**How to complete this task**
The listing below is to be duplicated exactly, with every picture omitted.

**Dataset content**
* * * * * * * * *

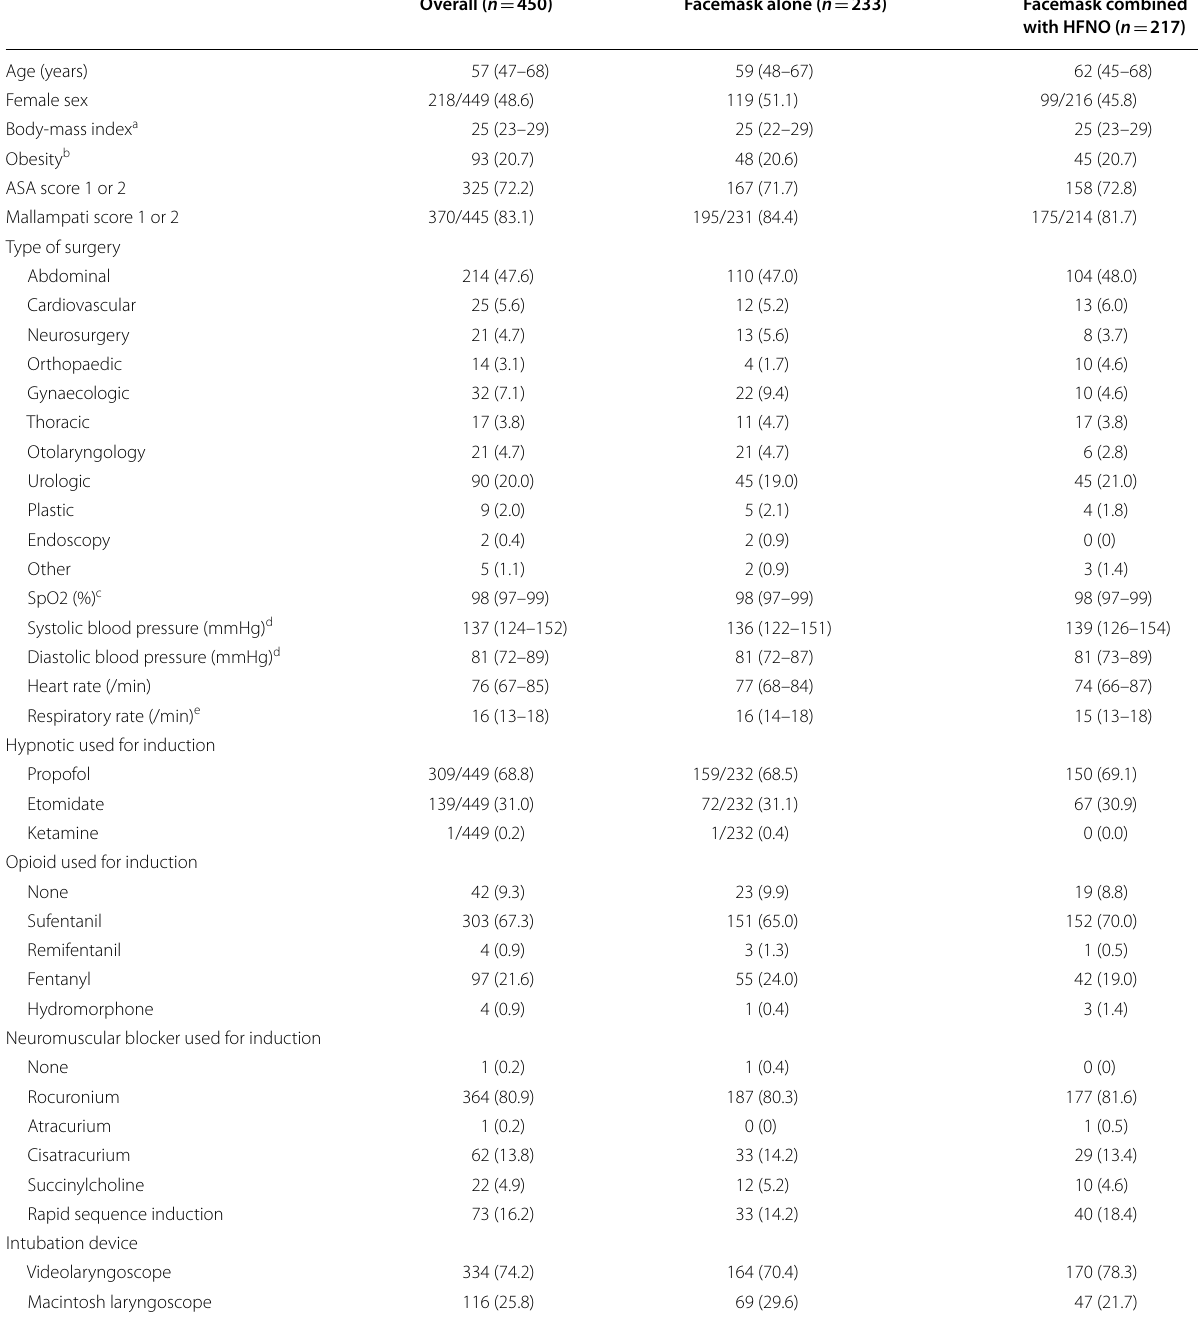
Table 1 Baseline characteristics of the overall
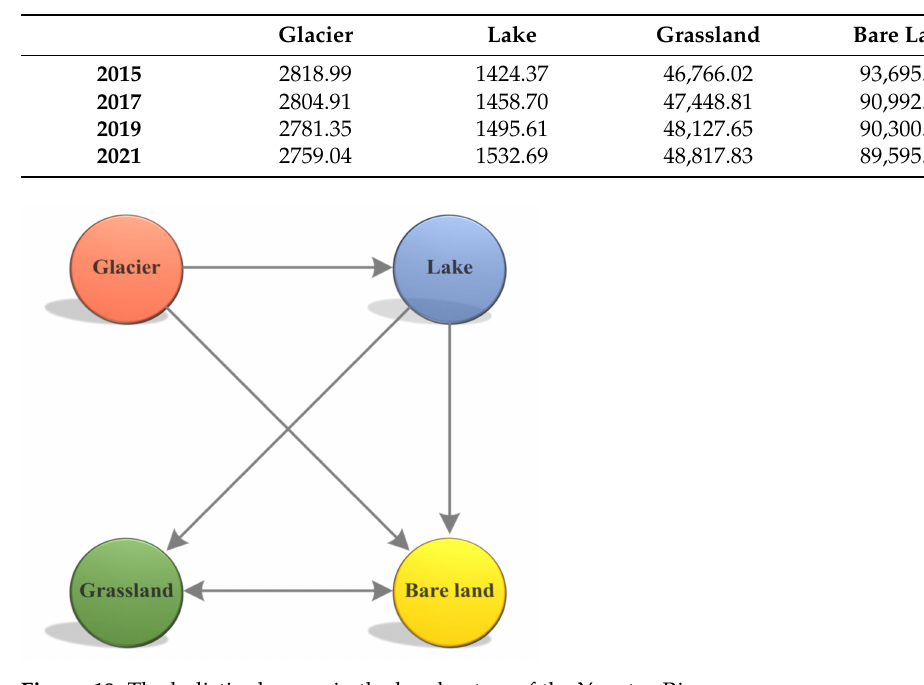
Figure 19. The holistic changes in the headwaters of the Yangtze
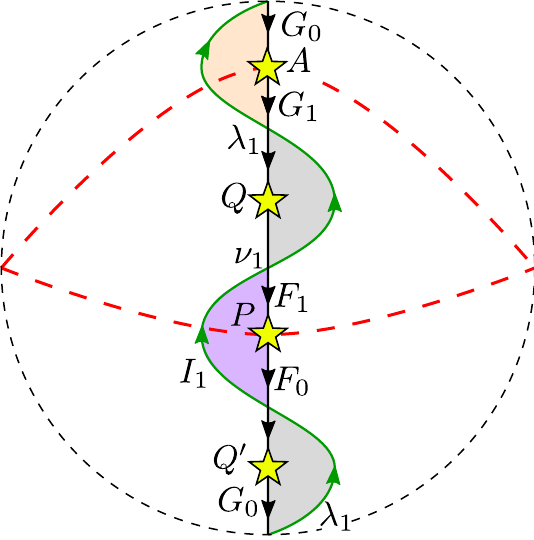
Figure 5 . Structure of branes and the orientifold involution on (cid:6). We outer dashed line should be identi(cid:12)ed with a point to obtain P 1 . The four punctures have been marked by stars, and the orientifold involution induces a re(cid:13)ection along the red line (which becomes a re(cid:13)ection along the equator on P 1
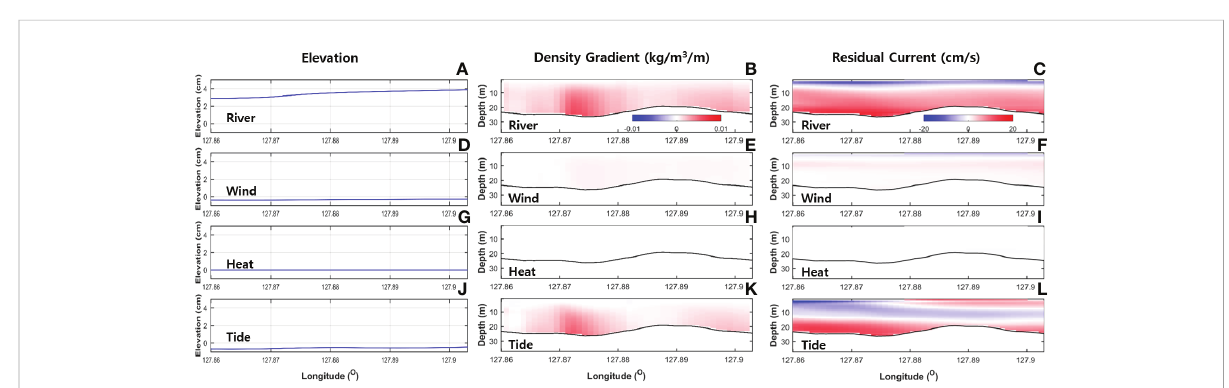
FIGURE 11 Differences (Control – Sensitivity) in the surface elevation, density gradient (kg/m 3 /m), and residual current of the control experiment and the (A – C) river, (D – F) wind, (G – I) heat, and (J – L) tide experiments for the vertical pro fi le along Noryang Channel averaged from 26 June to 24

* * * * * * * * *

**Expected output**
Table 1 Baseline characteristics of the overall
Figure 19. The holistic changes in the headwaters of the Yangtze
Figure 5 . Structure of branes and the orientifold involution on (cid:6). We outer dashed line should be identi(cid:12)ed with a point to obtain P 1 . The four punctures have been marked by stars, and the orientifold involution induces a re(cid:13)ection along the red line (which becomes a re(cid:13)ection along the equator on P 1
FIGURE 11 Differences (Control – Sensitivity) in the surface elevation, density gradient (kg/m 3 /m), and residual current of the control experiment and the (A – C) river, (D – F) wind, (G – I) heat, and (J – L) tide experiments for the vertical pro fi le along Noryang Channel averaged from 26 June to 24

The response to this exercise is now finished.